Заметим, что в справочниках «Весь Петроград – 1924» и «Весь Ленинград – 1925» Наум Ионин указан как «торговец», имевший свою торговую точку на Сенном рынке. Надо было об этом где-нибудь упоминать? Ой, да где он этот «Весь Петроград-Ленинград», кто помнил его в пятидесятые годы – было, не было? И никто, конечно, не помнил, что Наум провел несколько месяцев в тюрьме еще и в конце 20-х годов, в кампанию, оставшуюся в народной памяти как «золотуха». Тогда, свернув НЭП и оказавшись на грани финансового банкротства, советские власти принялись «трясти» вчерашних предпринимателей-нэпманов: сотрудники ОГПУ врывались в квартиры, обыскивали, переворачивали все вверх дном, изымали все наличные ценности (золотые, серебряные изделия и украшения, камни, валюту и т. д.), а хозяина уводили с собой и держали в тюрьме, пока родственники или друзья не приносили выкуп в сумме, соответствовавшей представлению чекистов о богатстве предпринимателя. У наиболее состоятельных конфисковывали вообще всё, а самих отправляли на Соловки, иных расстреливали. Наума все же выпустили: был ли уплачен выкуп или он доказал, что взять нечего, – не знаю… Так или иначе, но о том его аресте даже и в семейных преданиях упоминать было не принято: само слово «нэпман» было смертельно опасным.

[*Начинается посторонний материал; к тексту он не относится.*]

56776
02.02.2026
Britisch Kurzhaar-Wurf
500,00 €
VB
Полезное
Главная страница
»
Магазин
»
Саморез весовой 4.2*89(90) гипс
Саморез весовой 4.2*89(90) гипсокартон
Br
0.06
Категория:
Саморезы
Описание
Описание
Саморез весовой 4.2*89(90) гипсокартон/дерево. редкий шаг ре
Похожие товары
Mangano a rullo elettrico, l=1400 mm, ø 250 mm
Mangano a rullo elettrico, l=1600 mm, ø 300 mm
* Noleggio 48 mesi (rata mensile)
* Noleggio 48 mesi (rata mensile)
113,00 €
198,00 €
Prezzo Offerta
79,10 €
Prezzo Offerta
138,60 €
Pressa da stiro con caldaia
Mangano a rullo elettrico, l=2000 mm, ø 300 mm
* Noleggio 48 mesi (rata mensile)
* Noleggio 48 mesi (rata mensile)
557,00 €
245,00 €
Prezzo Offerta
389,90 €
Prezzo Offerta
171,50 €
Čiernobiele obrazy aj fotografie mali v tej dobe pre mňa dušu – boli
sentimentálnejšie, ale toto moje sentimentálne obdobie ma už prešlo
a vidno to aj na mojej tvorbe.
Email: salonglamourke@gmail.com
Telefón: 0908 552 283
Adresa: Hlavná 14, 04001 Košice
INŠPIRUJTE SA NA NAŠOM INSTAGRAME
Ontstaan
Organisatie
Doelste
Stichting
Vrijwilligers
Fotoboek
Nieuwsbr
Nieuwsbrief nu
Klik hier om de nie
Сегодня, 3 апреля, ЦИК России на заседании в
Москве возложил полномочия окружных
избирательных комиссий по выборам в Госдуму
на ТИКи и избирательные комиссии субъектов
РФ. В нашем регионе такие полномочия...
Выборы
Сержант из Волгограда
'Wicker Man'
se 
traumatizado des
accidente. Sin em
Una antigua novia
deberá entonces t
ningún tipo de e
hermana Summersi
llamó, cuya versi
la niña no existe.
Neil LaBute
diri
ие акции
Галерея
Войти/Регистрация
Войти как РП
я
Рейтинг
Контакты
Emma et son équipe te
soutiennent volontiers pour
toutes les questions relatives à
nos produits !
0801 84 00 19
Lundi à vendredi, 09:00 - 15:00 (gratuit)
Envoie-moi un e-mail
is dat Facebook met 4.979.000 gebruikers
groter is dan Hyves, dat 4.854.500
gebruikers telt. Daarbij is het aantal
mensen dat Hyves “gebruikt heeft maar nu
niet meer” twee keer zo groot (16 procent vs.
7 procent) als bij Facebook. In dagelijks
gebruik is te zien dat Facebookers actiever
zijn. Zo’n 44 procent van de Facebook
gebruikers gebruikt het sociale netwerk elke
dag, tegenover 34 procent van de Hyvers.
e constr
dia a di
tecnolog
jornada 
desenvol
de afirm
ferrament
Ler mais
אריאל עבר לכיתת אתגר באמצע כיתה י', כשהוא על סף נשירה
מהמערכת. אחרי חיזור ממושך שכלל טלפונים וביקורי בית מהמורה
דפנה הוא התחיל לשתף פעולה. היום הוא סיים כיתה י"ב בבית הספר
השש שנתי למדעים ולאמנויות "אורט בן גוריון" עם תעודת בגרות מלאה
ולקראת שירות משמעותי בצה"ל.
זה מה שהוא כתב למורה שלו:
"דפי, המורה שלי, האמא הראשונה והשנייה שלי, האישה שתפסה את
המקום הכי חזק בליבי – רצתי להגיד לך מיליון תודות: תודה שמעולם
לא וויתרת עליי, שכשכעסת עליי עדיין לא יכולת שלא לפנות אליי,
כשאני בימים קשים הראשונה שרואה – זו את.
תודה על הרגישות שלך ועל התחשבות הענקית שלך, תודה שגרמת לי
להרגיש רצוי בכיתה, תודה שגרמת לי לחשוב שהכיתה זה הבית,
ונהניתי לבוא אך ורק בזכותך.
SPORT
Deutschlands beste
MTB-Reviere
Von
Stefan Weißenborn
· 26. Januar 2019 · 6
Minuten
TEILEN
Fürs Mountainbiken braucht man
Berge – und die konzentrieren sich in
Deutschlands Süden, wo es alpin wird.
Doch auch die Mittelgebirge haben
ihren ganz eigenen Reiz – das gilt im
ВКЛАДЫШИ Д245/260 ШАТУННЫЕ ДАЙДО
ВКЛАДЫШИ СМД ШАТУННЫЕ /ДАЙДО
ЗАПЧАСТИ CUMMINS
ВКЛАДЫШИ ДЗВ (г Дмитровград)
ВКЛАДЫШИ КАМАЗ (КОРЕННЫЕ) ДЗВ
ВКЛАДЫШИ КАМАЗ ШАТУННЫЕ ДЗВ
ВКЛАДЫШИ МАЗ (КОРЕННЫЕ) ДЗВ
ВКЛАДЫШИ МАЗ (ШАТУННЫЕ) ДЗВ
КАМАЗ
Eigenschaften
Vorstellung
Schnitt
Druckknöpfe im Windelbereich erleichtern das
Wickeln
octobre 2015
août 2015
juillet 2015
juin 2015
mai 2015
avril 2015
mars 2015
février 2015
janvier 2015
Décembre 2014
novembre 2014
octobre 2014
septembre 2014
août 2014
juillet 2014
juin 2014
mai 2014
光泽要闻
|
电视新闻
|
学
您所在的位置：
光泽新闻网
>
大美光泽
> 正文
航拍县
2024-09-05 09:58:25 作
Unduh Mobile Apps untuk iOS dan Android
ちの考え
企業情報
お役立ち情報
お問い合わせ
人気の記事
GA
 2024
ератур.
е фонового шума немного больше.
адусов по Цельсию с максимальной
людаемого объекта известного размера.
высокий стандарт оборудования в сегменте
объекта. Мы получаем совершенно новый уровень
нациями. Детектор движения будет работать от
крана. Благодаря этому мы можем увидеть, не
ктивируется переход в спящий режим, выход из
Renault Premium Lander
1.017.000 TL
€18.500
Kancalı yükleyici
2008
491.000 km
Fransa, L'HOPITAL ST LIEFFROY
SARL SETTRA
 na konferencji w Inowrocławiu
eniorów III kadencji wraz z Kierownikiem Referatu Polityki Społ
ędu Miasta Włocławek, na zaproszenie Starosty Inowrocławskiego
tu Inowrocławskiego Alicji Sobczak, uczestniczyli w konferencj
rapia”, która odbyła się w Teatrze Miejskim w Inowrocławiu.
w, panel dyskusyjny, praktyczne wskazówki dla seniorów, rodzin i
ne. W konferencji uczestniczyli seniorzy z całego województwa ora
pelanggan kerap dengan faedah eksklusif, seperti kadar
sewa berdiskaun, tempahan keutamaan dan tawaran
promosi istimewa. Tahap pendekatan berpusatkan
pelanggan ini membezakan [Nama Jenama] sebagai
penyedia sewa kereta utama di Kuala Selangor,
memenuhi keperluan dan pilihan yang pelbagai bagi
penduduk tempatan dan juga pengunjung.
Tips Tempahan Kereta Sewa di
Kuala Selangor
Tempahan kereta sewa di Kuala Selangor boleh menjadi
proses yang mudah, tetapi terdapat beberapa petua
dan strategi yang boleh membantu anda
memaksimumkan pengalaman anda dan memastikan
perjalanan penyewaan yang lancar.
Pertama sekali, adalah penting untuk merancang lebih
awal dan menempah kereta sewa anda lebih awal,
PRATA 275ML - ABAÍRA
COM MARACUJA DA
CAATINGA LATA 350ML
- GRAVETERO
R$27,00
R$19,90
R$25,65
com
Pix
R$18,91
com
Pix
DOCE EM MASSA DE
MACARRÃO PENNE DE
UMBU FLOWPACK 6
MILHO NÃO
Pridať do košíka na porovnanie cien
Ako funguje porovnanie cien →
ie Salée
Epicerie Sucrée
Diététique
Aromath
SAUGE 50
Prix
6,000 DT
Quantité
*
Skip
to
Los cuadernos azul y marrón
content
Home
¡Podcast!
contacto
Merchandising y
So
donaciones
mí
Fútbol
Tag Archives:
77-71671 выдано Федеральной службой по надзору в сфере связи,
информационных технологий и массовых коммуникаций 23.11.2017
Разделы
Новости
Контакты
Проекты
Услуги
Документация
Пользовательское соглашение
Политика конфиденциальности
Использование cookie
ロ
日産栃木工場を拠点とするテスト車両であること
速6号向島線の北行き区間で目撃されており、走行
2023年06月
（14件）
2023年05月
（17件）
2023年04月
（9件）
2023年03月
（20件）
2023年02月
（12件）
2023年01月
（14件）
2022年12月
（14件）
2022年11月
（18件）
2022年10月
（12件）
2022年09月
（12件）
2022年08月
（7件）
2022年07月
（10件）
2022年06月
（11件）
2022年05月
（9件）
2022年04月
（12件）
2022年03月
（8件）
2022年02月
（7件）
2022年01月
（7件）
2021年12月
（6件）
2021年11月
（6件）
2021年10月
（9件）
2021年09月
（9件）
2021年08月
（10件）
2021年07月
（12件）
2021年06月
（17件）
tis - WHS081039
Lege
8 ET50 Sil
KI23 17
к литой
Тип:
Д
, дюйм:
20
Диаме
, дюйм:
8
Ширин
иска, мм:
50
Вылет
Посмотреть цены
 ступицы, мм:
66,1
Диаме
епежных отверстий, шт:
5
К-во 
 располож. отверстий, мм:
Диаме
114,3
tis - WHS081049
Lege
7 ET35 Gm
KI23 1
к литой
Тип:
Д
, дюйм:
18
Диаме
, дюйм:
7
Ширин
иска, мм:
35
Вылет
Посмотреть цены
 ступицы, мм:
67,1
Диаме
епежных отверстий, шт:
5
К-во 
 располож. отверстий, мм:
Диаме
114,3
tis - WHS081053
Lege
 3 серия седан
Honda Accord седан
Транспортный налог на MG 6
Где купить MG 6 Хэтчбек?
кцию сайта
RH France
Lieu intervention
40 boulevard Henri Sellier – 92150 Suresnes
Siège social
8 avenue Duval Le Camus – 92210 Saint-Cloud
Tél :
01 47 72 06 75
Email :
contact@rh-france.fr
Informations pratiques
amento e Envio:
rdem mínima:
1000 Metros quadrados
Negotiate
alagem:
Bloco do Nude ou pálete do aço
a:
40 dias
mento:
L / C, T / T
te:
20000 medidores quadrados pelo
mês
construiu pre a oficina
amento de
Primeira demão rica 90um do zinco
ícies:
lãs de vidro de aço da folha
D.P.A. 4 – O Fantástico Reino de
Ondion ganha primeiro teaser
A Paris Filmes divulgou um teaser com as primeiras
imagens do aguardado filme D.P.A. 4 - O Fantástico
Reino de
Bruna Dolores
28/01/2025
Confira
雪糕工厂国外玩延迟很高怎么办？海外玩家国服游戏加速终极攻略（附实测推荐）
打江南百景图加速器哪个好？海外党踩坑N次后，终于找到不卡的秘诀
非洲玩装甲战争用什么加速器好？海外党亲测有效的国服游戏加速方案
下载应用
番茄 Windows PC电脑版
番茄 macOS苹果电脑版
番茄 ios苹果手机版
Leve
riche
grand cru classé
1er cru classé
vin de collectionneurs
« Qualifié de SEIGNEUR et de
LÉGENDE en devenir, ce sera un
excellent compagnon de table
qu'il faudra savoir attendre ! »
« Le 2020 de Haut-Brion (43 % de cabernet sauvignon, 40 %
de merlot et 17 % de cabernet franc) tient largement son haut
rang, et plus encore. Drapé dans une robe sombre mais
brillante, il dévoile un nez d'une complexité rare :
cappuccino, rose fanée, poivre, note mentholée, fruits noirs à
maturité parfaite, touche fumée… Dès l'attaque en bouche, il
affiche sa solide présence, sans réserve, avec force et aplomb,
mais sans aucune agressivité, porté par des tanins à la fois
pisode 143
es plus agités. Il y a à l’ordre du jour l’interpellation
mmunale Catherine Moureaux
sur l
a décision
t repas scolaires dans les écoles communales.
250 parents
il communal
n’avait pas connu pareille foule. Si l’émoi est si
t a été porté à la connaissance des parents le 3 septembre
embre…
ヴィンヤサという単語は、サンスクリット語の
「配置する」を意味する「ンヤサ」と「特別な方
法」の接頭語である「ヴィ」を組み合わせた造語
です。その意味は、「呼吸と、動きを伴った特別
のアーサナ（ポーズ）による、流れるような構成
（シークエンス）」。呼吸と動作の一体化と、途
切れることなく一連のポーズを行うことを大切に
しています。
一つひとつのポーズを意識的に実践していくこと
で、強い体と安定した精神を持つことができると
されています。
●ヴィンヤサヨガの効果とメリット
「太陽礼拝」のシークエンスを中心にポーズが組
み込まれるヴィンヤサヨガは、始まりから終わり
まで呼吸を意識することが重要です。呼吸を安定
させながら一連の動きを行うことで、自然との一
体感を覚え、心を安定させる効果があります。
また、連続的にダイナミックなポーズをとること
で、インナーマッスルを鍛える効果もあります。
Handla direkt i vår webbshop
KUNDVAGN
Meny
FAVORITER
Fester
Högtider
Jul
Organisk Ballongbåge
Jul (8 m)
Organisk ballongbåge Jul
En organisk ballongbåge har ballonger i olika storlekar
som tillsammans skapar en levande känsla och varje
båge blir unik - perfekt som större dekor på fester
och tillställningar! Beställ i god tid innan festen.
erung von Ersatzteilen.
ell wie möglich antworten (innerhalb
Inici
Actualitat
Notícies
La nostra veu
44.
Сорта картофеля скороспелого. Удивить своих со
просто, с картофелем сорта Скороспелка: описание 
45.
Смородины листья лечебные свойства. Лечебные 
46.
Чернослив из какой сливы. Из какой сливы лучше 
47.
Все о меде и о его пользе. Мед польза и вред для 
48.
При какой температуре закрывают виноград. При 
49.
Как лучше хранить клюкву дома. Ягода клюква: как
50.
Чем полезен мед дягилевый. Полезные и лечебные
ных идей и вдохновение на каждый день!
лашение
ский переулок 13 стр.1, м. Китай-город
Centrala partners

Этот принцип: «минимум информации вовне» был основой личной безопасности советского человека: меньше разговоров о твоем и твоих близких прошлом, о вашей частной жизни – меньше опасность, что в этом прошлом, в этой жизни начнут копаться, задавать вопросы, до чего так охоч был тот самый Первый отдел и его многочисленные осведомители (вопрос: «А что ты делал до 17-го года?» и теперь еще бытует в русской речи как ироническая идиома).
Но при такой принципиальной сдержанности (если не сказать скрытности) и детям не полагалось знать лишнего и многое оставалось «не для детских ушей». Дети же, вырастая, погружались в собственные заботы, и им уже было не до семейных тайн – даже тогда, когда стареющие предки готовы были ими поделиться. Теряя память о прошлом, люди становились вполне «советскими». Старики умирали, и с ними умирали знания об их жизни, об их времени, умирали и прежние представления о том, «что такое хорошо и что такое плохо». Ионины еще не были вполне советскими, даже мой отец, «номенклатурный совслужащий», в 1946 году посчитавший нужным вступить в партию. Но наше поколение – мы уже совершенно советские люди, безо всяких кавычек. Мы не только «под собою не чуем страны». Мы вообще люди без частной памяти: ее в нашем сознании заместили всеобщие мифы – о революции, о социалистическом строительстве, о Великой Победе и т. д. и т. п.